I hate liking shows with bad titles. Because every conversation or thought you will ever have about them comes back to ' Yeah, but its called (Insert ridiculous genre title here)'. And its exhausting. Titles are best underplayed, leaving you with a sense of a kind of intrigued but nonplussed coolness. Like The Wire, or Lost. Two strong titles because they embrace their minimalism whole-heartedly. Sometimes you can get away with a weak pun, as long as its weak enough that in time people forget its a joke. I.E the Sopranos or Arrested Development. If you've got nothing, you can always name it after you're lead character, see close to every other show in existence. But what you never ever, ever do is do what these guys did.
5) Dexter
Granted it doesn't seem like a bad title, but talk about it with the uninitiated and it will come back to a certain nickelodeon show about a boy genius in a laboratory, titled ' Dexter's laboratory'. Three times this has happened to me. I'm like no, but by the time we've done acknowledging this misunderstanding the moment is gone and we're talking about Jimmy Neutron.

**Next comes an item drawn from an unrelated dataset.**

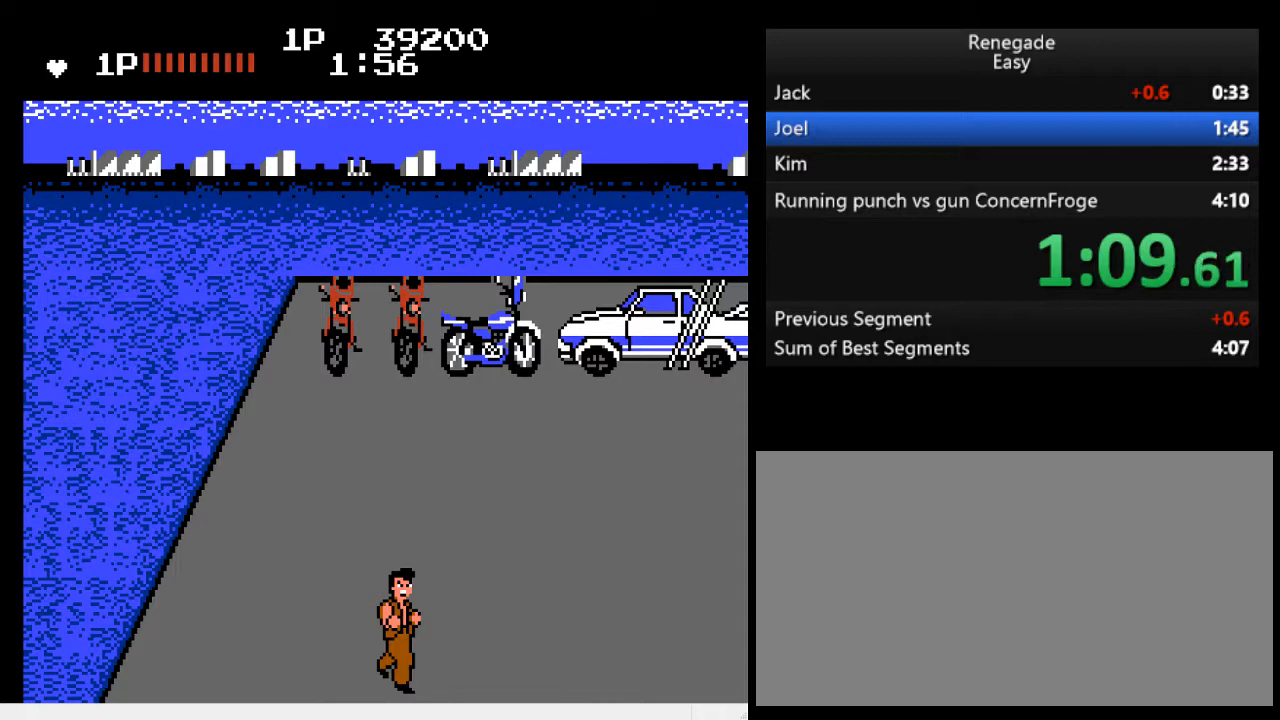
{"buttons": [], "events": [[200, "A", "down"], [200, "B", "down"], [333, "A", "up"], [333, "B", "up"]]}
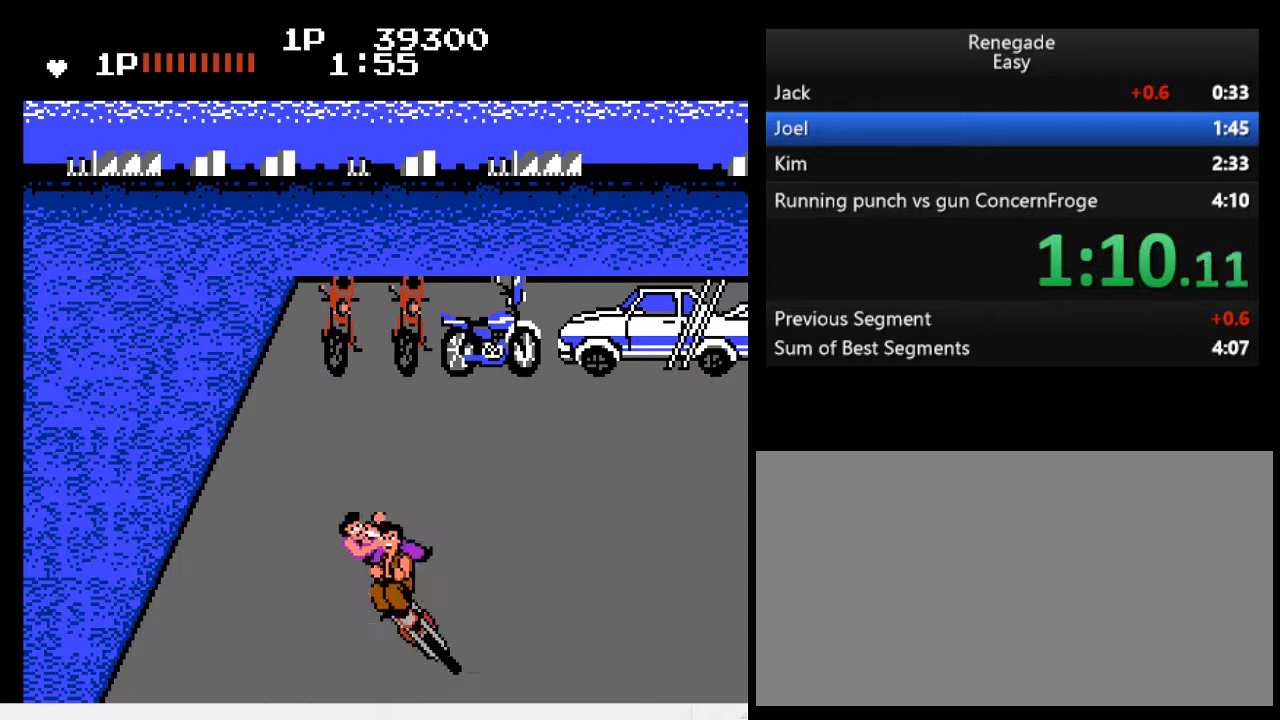
{"buttons": [], "events": []}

Rule broken: Six degrees of separation. Some distinctiveness please.
4) How I Met Your Mother
This bit sells itself. HIMYM became one of the funniest shows on TV once it passed first season nervousness, but shit is it an awful title. It makes it sound like its PS, I Love you gone TV, when in fact there's an eager creativeness about it. It's another one you have to keep to yourself because trying to sell a show called How I met Your mother to your friends is pretty much a sure way to deck your credibility as a telephile, even if it technically shouldn't.
Rule broken: Too sentimental. Titles are supposed to keep their cool, not force sweetness down your throat.
3) Breaking Bad
This is my favorite show currently airing, but its title is everything that show isn't. It tries too hard to be both hip and clever. Something the show does effortlessly. If Breaking Bad the Title was a person it would be a falsely self-satisfied douche who thinks he is smarter and cooler then everyone else in the room, when he really, really isn't. So me in other words.

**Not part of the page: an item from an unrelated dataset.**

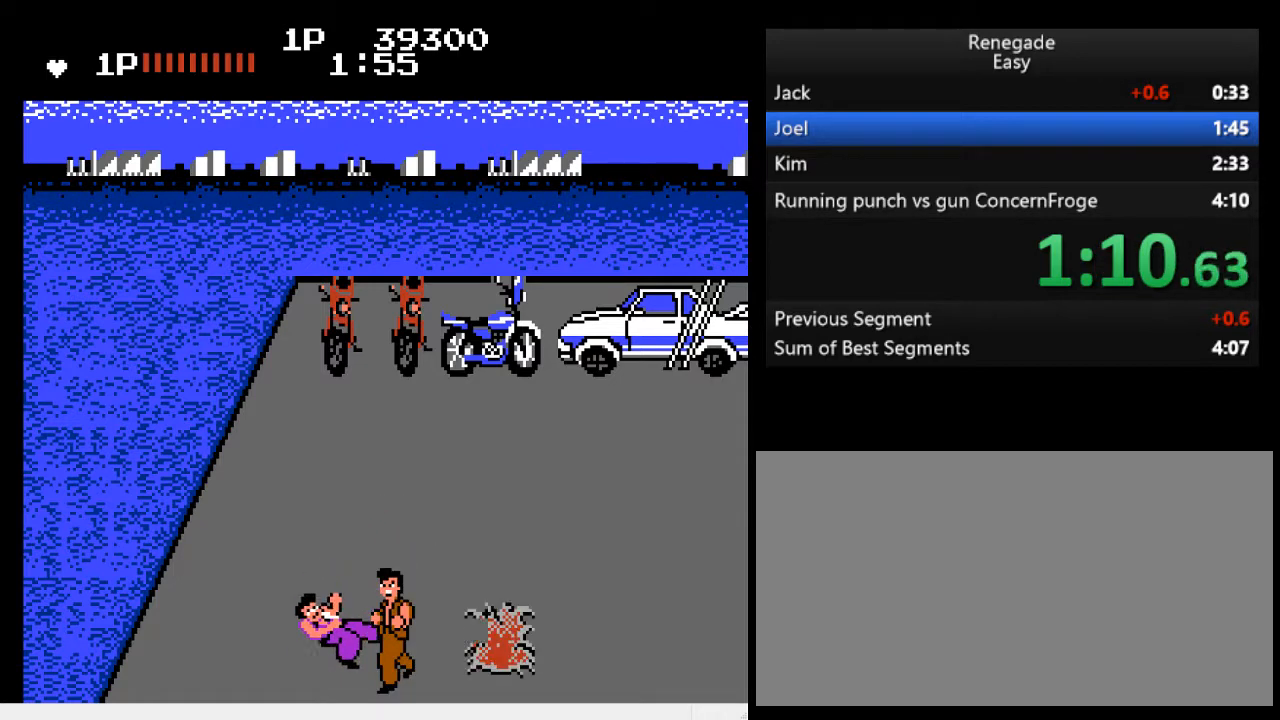
{"buttons": [], "events": []}
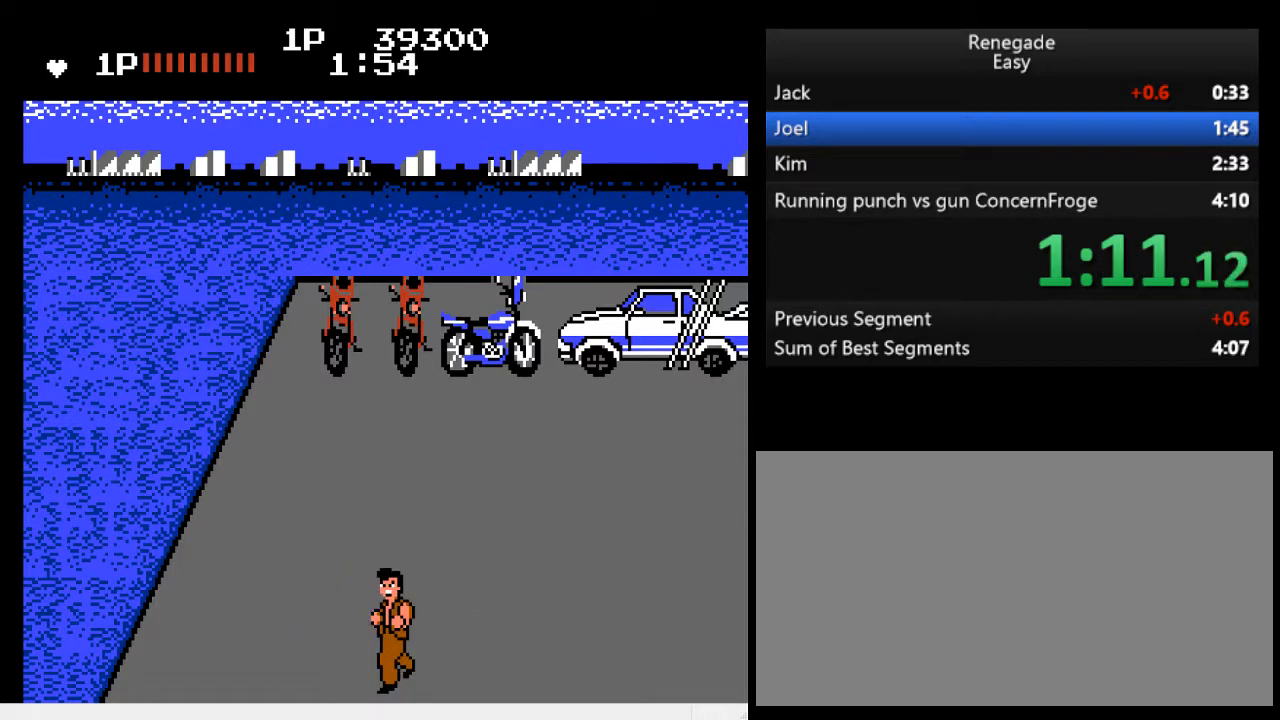
{"buttons": [], "events": []}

Rule Broken: Tried too hard. Minimalism is the magic word.
2) Battlestar Galactica
Well. Of the many things wrong with this title, (I know its a remake, so its an inherited disease, but a disease nonetheless) I'm gonna say that it embraced its inner nerd far too much assuring its inaccessibility. The show kind of fought through the title prejudice with extreme critical acclaim, but it dug itself a huge unnecessary hole that it took about three years to dig out of. Smooth going.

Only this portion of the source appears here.